How to get a unique id for bound methods?

Russell E. Owen rowen at cesmail.net
Fri Aug 19 19:33:22 EDT 2005


In article <mailman.3295.1124486677.10512.python-list at python.org>,
 Benji York <benji at benjiyork.com> wrote:

>Russell E. Owen wrote:
>> The id of two different methods of the same object seems to be the 
>> same, and it may not be stable either.
>
>Two facts you're (apparently) unaware of are conspiring against you:
>
>1) the "id" of an object is consistent for the lifetime of the object, 
>but may be reused after the object goes away
>
>2) methods are bound on an as-needed basis and then normally discarded 
>(unless you do something to keep them around)

Thank you and Bengt Richter. You both explained it very well.

The current issue is associated with Tkinter. I'm trying to create a tk 
callback function that calls a python "function" (any python callable 
entity).

To do that, I have to create a name for tk that is unique to my python 
"function". A hash-like name would be perfect, meaning a name that is 
always the same for a particular python "function" and always different 
for a different python "function". That would save a lot of housekeeping.

Does the built-in hash function actually do the job?

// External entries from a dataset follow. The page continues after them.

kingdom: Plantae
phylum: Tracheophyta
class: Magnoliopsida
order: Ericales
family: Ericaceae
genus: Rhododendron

If I centralize all tk callback management and keep objects that 
represent the tk callback around then I can avoid the whole issue. I was 
hoping to avoid that, because it complicates housekeeping and adds a 
risk of memory leaks (at least I think so; right now tk deallocates its 
callback functions in the few cases I care about so I don't worry about 
it.)

-- Russell

P.S. Paolino: thank you also for your kind reply. Your suggestion sounds 
very useful if I only want a hash for a bound function, but in this case 
since I want a hash for any callable entity I'm not sure it'll work.